◆ **Problem**
Reproduce the listing exactly, with no pictures in your copy.

◆ **Given data**
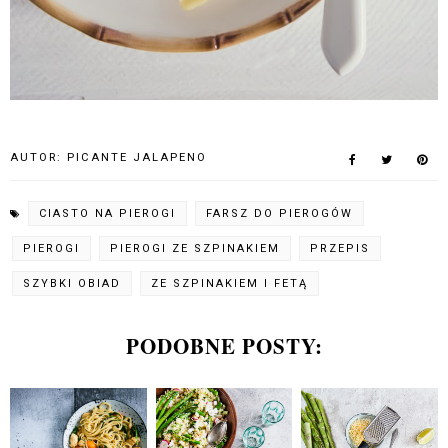
AUTOR:
PICANTE JALAPENO
CIASTO NA PIEROGI
FARSZ DO PIEROGÓW
PIEROGI
PIEROGI ZE SZPINAKIEM
PRZEPIS
SZYBKI OBIAD
ZE SZPINAKIEM I FETĄ
PODOBNE POSTY:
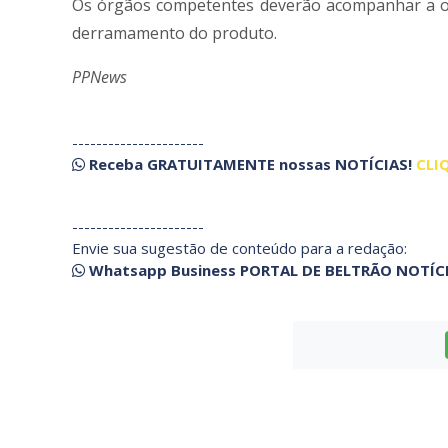
Os órgãos competentes deverão acompanhar a oco
derramamento do produto.
PPNews
----------------------
Receba
GRATUITAMENTE
nossas
NOTÍCIAS!
CLI
----------------------
Envie sua sugestão de conteúdo para a redação:
Whatsapp Business PORTAL DE BELTRÃO NOTÍC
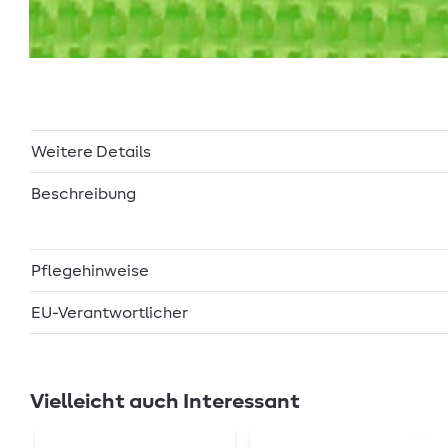
Weitere Details
Beschreibung
Pflegehinweise
EU-Verantwortlicher
Vielleicht auch Interessant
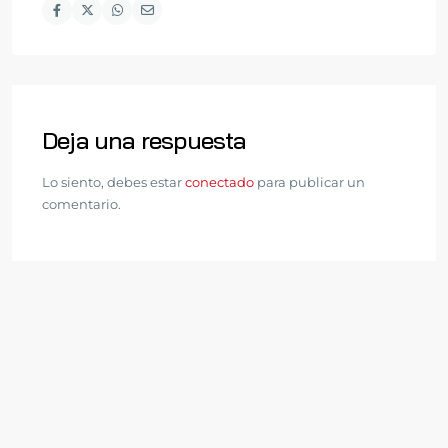
Deja una respuesta
Lo siento, debes estar
conectado
para publicar un
comentario.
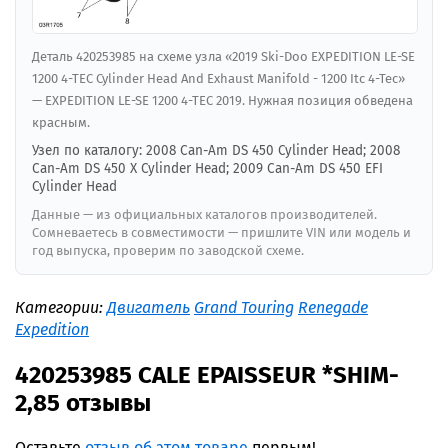
Деталь 420253985 на схеме узла «2019 Ski-Doo EXPEDITION LE-SE
1200 4-TEC Cylinder Head And Exhaust Manifold - 1200 Itc 4-Tec»
— EXPEDITION LE-SE 1200 4-TEC 2019. Нужная позиция обведена
красным.
Узел по каталогу: 2008 Can-Am DS 450 Cylinder Head; 2008
Can-Am DS 450 X Cylinder Head; 2009 Can-Am DS 450 EFI
Cylinder Head
Данные — из официальных каталогов производителей.
Сомневаетесь в совместимости — пришлите VIN или модель и
год выпуска, проверим по заводской схеме.
Категории:
Двигатель
Grand Touring
Renegade
Expedition
420253985 CALE EPAISSEUR *SHIM-
2,85 отзывы
Оставьте
отзыв об этом товаре
первым!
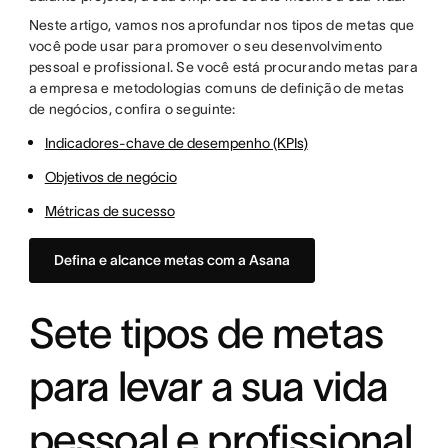
Neste artigo, vamos nos aprofundar nos tipos de metas que
você pode usar para promover o seu desenvolvimento
pessoal e profissional. Se você está procurando metas para
a empresa e metodologias comuns de definição de metas
de negócios, confira o seguinte:
Indicadores-chave de desempenho (KPIs)
Objetivos de negócio
Métricas de sucesso
Defina e alcance metas com a Asana
Sete tipos de metas
para levar a sua vida
pessoal e profissional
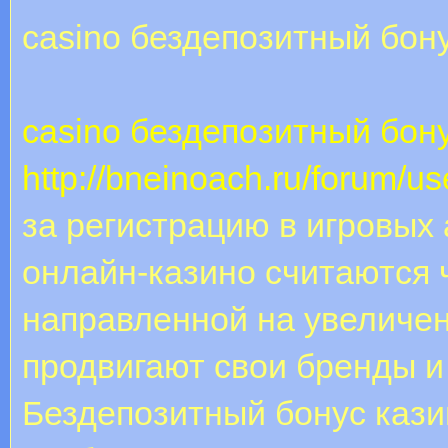
casino бездепозитный бон
casino бездепозитный бон
http://bneinoach.ru/forum/u
за регистрацию в игровых
онлайн-казино считаются 
направленной на увеличен
продвигают свои бренды и
Бездепозитный бонус кази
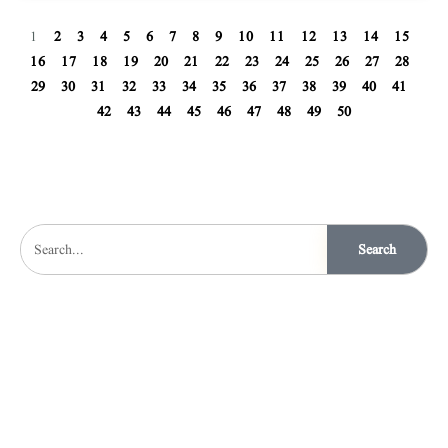
1
2
3
4
5
6
7
8
9
10
11
12
13
14
15
16
17
18
19
20
21
22
23
24
25
26
27
28
29
30
31
32
33
34
35
36
37
38
39
40
41
42
43
44
45
46
47
48
49
50
Search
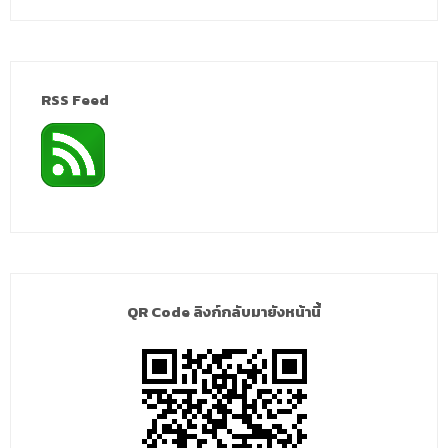
RSS Feed
QR Code ลิงก์กลับมายังหน้านี้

◆ **Output of the exercise**
AUTOR:
PICANTE JALAPENO
CIASTO NA PIEROGI
FARSZ DO PIEROGÓW
PIEROGI
PIEROGI ZE SZPINAKIEM
PRZEPIS
SZYBKI OBIAD
ZE SZPINAKIEM I FETĄ
PODOBNE POSTY:
Os órgãos competentes deverão acompanhar a oco
derramamento do produto.
PPNews
----------------------
Receba
GRATUITAMENTE
nossas
NOTÍCIAS!
CLI
----------------------
Envie sua sugestão de conteúdo para a redação:
Whatsapp Business PORTAL DE BELTRÃO NOTÍC
Weitere Details
Beschreibung
Pflegehinweise
EU-Verantwortlicher
Vielleicht auch Interessant
Deja una respuesta
Lo siento, debes estar
conectado
para publicar un
comentario.
Деталь 420253985 на схеме узла «2019 Ski-Doo EXPEDITION LE-SE
1200 4-TEC Cylinder Head And Exhaust Manifold - 1200 Itc 4-Tec»
— EXPEDITION LE-SE 1200 4-TEC 2019. Нужная позиция обведена
красным.
Узел по каталогу: 2008 Can-Am DS 450 Cylinder Head; 2008
Can-Am DS 450 X Cylinder Head; 2009 Can-Am DS 450 EFI
Cylinder Head
Данные — из официальных каталогов производителей.
Сомневаетесь в совместимости — пришлите VIN или модель и
год выпуска, проверим по заводской схеме.
Категории:
Двигатель
Grand Touring
Renegade
Expedition
420253985 CALE EPAISSEUR *SHIM-
2,85 отзывы
Оставьте
отзыв об этом товаре
первым!
Neste artigo, vamos nos aprofundar nos tipos de metas que
você pode usar para promover o seu desenvolvimento
pessoal e profissional. Se você está procurando metas para
a empresa e metodologias comuns de definição de metas
de negócios, confira o seguinte:
Indicadores-chave de desempenho (KPIs)
Objetivos de negócio
Métricas de sucesso
Defina e alcance metas com a Asana
Sete tipos de metas
para levar a sua vida
pessoal e profissional
casino бездепозитный бон
casino бездепозитный бон
http://bneinoach.ru/forum/u
за регистрацию в игровых
онлайн-казино считаются 
направленной на увеличен
продвигают свои бренды и
Бездепозитный бонус кази
1
2
3
4
5
6
7
8
9
10
11
12
13
14
15
16
17
18
19
20
21
22
23
24
25
26
27
28
29
30
31
32
33
34
35
36
37
38
39
40
41
42
43
44
45
46
47
48
49
50
Search
RSS Feed
QR Code ลิงก์กลับมายังหน้านี้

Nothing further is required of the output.